TEKS YANG DIBERIKAN ▸
* * * * *
Memegang teguh prinsip lalu senantiasa berjalan di atasnya, bukan hal
yang mudah. Bahkan sangat susah. Oleh karena itu, hanya segelintir saja yang
kuasa untuk demikian. Sedang selebihnya, hanya menjadi jawaban, bagaimana sih
rupa orang yang 'menelan ludahnya sendiri'.
Misalkan ada seseorang yang begitu bangga karena partainya, kata dia, berhasil
'memutihkan GBK'. Beberapa hari kemudian, partai lain melakukan kampanye di
tempat yang sama. Bedanya massanya tidak sebanyak partai yang sebelumnya. Tak ayal,
si pegiat partai tadi tak henti-hentinya memamerkan kebanggan dan kelebihan
partainya.
* * * * *
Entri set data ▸

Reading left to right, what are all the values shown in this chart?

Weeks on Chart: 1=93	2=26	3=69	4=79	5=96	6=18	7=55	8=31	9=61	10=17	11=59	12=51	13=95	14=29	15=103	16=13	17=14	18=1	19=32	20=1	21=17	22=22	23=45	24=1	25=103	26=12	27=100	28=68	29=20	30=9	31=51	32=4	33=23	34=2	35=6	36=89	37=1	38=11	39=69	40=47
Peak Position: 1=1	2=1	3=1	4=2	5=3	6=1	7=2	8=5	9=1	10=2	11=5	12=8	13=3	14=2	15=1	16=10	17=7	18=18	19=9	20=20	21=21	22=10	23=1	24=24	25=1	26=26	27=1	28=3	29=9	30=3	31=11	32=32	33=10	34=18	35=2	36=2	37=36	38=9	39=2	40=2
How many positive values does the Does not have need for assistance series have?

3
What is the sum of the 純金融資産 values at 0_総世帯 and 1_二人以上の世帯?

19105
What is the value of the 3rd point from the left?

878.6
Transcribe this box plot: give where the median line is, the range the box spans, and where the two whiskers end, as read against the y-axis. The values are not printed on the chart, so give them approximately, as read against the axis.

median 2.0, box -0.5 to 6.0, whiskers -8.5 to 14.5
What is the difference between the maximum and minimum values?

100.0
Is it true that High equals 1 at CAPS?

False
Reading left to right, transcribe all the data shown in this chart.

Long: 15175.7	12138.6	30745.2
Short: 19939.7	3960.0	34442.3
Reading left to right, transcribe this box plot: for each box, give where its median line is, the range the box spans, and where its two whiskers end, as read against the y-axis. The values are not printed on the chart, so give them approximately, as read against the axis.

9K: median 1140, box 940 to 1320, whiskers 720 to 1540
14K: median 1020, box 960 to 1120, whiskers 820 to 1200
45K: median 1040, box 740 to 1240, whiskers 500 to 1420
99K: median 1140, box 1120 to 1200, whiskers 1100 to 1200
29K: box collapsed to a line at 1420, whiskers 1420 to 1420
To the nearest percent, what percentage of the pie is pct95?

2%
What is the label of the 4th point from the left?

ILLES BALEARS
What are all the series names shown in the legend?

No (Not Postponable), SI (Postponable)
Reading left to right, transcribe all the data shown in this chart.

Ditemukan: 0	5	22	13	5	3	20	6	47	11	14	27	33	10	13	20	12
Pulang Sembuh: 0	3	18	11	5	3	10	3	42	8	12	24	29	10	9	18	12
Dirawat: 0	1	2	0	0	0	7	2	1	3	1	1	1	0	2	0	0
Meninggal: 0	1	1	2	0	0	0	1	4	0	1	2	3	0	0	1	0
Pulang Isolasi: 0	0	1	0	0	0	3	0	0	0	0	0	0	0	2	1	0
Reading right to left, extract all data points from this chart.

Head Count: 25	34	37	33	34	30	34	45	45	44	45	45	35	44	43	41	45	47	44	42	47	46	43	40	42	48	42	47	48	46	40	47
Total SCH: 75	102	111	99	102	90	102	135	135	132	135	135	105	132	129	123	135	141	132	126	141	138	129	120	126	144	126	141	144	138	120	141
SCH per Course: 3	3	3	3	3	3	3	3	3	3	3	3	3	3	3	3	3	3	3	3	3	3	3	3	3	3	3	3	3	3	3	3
* * * * *
KUMPULAN SOAL ▸
- 1) Ubah kata "transcribe" menjadi "copy" pada catatan, mulai dari baris yang memuat "median 2.0, box" sampai baris yang memuat "Reading right to", lalu tuliskan ulang baris-baris itu saja tanpa perubahan lain.
- 2) Lanjutkan teks tentang sulitnya memegang teguh prinsip dari bagian terakhirnya.
Teks dan catatan tersebut tidak saling berkaitan.

HASIL ▸
- 1)
median 2.0, box -0.5 to 6.0, whiskers -8.5 to 14.5
What is the difference between the maximum and minimum values?

100.0
Is it true that High equals 1 at CAPS?

False
Reading left to right, copy all the data shown in this chart.

Long: 15175.7	12138.6	30745.2
Short: 19939.7	3960.0	34442.3
Reading left to right, copy this box plot: for each box, give where its median line is, the range the box spans, and where its two whiskers end, as read against the y-axis. The values are not printed on the chart, so give them approximately, as read against the axis.

9K: median 1140, box 940 to 1320, whiskers 720 to 1540
14K: median 1020, box 960 to 1120, whiskers 820 to 1200
45K: median 1040, box 740 to 1240, whiskers 500 to 1420
99K: median 1140, box 1120 to 1200, whiskers 1100 to 1200
29K: box collapsed to a line at 1420, whiskers 1420 to 1420
To the nearest percent, what percentage of the pie is pct95?

2%
What is the label of the 4th point from the left?

ILLES BALEARS
What are all the series names shown in the legend?

No (Not Postponable), SI (Postponable)
Reading left to right, copy all the data shown in this chart.

Ditemukan: 0	5	22	13	5	3	20	6	47	11	14	27	33	10	13	20	12
Pulang Sembuh: 0	3	18	11	5	3	10	3	42	8	12	24	29	10	9	18	12
Dirawat: 0	1	2	0	0	0	7	2	1	3	1	1	1	0	2	0	0
Meninggal: 0	1	1	2	0	0	0	1	4	0	1	2	3	0	0	1	0
Pulang Isolasi: 0	0	1	0	0	0	3	0	0	0	0	0	0	0	2	1	0
Reading right to left, extract all data points from this chart.

- 2)
Tak sampai di situ, ia pun mulai mendiskreditkan partai yang kedua,
dengan masa yang sepi lah, masa yang tidak tertib lah, bahkan sampai-sampai
menghadirkan pedagang kaki lima sebagai saksi atas ketidaktertiban partai yang
kedua.
Lalu apa yang terjadi sekarang? Ketika suara partai orang tersebut
anjlok, dan partai yang kedua mengalami kenaikan pesat. Ketika ia tahu bahwa
partainya tidak memiliki kans untuk mencalonkan presiden, sedang partai yang
kedua mencalonkan presidennya. Ketika ia tahu bahwa kini partainya 'terpaksa'
berkoalisi dengan partai yang kedua. Apa yang ia perbuat?
Ia kini mengerahkan seluruh kapasitasnya untuk menarik minat rakyat agar
mereka memilih presiden yang diusung partai kedua. Tak hanya itu, ia pun
menjelek-jelekkan saingan calon presiden yang diusungnya dengan mengatainya
sebagai 'Capres Boneka' dan lain sebagainya. Begitu juga dengan kampanye
kekanakan lainnya, yang sedang gencar ia lakukan.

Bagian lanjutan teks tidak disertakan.